Livret A : la décision de la Commission européenne suscite des inquiétudes

La décision de la Commission européenne de contraindre la France à banaliser la distribution des Livrets A et Bleu pourrait fragiliser le financement du logement social, estiment plusieurs acteurs du secteur.

On attendait la décision. Mais pas aussi vite après l'élection présidentielle. La décision de Bruxelles de demander à Paris d'étendre à toutes les banques, dans un délai de neuf mois, la distribution du Livret A et du Livret Bleu a suscité de nombreuses réactions d'inquiétude aujourd'hui. En jeu : le financement du logement social, qui en serait fragilisé. C'est du moins l'avis de l'Union Sociale pour l'Habitat (USH) qui fédère les organismes HLM.

Selon l'USH, la décision de Bruxelles "fait courir un risque à la production de logements pour les ménages modestes", et ce en pleine crise du logement. Le financement du logement social est assis sur la transformation de dépôts à vue (l'épargne collectée sur le Livret A) en prêts à très long terme à taux avantageux et assortis de garanties. Pour l'USH, les banques vont tenter d'attirer la clientèle aisée, pourvue des plus gros Livrets A, dans l'idée de réorienter cette épargne vers des placements plus rémunérateurs pour elles.

Dans le même temps, certains craignent que les distributeurs "historiques" du Livret A que sont la Caisse d'Epargne et la Banque Postale, délaissent la clientèle la plus modeste, qui se sert du Livret A comme d'un compte courant : cette utilisation est particulièrement coûteuse pour les distributeurs. Tout ceci conduirait à un assèchement de la collecte des fonds vers le Livret A.

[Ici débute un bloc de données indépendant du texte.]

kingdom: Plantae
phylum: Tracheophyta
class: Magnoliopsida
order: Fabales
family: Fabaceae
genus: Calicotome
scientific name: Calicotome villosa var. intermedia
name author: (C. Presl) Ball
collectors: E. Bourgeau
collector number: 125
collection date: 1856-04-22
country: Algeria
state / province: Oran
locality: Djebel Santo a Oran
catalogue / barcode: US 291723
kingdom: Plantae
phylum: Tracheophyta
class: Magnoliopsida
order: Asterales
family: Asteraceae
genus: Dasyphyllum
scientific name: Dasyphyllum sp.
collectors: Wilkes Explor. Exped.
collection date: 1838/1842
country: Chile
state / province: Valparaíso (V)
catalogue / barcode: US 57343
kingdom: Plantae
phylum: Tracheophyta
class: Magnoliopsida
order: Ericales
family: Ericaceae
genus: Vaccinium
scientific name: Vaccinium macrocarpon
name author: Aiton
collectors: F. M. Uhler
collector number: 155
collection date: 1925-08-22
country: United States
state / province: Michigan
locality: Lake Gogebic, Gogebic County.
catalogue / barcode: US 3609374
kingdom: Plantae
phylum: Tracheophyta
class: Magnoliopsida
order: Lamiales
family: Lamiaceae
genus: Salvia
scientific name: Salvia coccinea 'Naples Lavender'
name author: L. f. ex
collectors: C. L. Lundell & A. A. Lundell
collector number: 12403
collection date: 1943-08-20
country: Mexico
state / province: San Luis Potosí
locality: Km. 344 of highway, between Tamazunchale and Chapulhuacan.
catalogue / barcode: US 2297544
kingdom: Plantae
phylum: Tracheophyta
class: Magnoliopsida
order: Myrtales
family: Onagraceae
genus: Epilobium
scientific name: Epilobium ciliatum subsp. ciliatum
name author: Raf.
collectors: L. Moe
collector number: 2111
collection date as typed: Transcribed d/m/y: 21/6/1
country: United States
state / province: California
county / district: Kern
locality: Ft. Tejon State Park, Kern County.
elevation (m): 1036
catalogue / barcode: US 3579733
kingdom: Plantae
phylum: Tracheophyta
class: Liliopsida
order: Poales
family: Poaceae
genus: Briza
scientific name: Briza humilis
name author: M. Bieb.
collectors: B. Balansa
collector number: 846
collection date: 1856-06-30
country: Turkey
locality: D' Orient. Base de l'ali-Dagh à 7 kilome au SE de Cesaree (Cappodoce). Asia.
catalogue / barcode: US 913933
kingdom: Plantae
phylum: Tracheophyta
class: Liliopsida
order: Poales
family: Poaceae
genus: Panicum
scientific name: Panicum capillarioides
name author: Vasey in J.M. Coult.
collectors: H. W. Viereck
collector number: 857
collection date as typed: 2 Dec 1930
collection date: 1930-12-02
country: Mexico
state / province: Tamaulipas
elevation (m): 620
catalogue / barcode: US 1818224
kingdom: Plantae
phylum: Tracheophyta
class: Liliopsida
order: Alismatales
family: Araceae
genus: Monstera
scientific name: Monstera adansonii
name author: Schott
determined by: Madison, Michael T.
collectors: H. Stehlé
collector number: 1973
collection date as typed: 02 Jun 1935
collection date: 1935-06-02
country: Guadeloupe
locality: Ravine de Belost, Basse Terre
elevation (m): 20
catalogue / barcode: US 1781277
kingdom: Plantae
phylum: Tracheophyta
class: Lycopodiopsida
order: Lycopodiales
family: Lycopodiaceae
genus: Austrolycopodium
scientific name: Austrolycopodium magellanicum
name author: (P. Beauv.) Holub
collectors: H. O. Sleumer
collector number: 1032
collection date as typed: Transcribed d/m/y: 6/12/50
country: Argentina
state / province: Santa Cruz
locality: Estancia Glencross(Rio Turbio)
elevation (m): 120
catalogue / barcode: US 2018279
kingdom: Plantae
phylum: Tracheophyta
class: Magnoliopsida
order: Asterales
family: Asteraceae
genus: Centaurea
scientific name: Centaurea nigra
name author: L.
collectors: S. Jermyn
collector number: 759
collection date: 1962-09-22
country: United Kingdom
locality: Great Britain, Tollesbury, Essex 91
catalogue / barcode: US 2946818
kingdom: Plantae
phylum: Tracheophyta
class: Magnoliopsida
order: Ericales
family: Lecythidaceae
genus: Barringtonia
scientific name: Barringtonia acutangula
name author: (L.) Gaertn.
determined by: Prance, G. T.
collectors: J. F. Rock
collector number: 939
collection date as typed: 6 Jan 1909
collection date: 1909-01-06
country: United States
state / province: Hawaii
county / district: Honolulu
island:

L'USH redoute par ailleurs que les banques ne réclament à terme de pouvoir lancer elles-mêmes des prêts afin de financer le logement social. C'est ce qu'elles ont fait par le passé avec le Codevi. Une telle initiative remettrait en cause la centralisation du système de financement du logement social, qui, selon l'USH, a fait preuve de son efficacité. Aujourd'hui, les sommes collectées sont toutes transférées à la Caisse des Dépôts, afin que celle-ci puisse octroyer des prêts.

L'USH n'est toutefois pas trop inquiète : elle espère que le prochain gouvernement renverra le dossier devant la Cour de Justice des Communautés européennes. Ce qui aura au moins le mérite d'offrir un délai supplémentaire de deux ou trois ans, avant une hypothétique "banalisation".

Dénonçant elle aussi la décision de Bruxelles, "lourde de conséquences", la Confédération Nationale du Logement (CNL), première organisation de locataires du parc social, a rappelé que "la loi sur le Droit au logement opposable prévoit une forte augmentation de la construction de logements sociaux dans les cinq prochaines années". Dans ce contexte, estime la CNL, une telle décision est donc malvenue.

Pour mémoire, les sommes affectées aux Livrets A totalisaient fin mars 115,9 milliards d'euros, tandis que l'encours des prêts consentis par la Caisse des Dépôts pour le logement et la rénovation urbaine s'élevait à 84,8 milliards d'euros.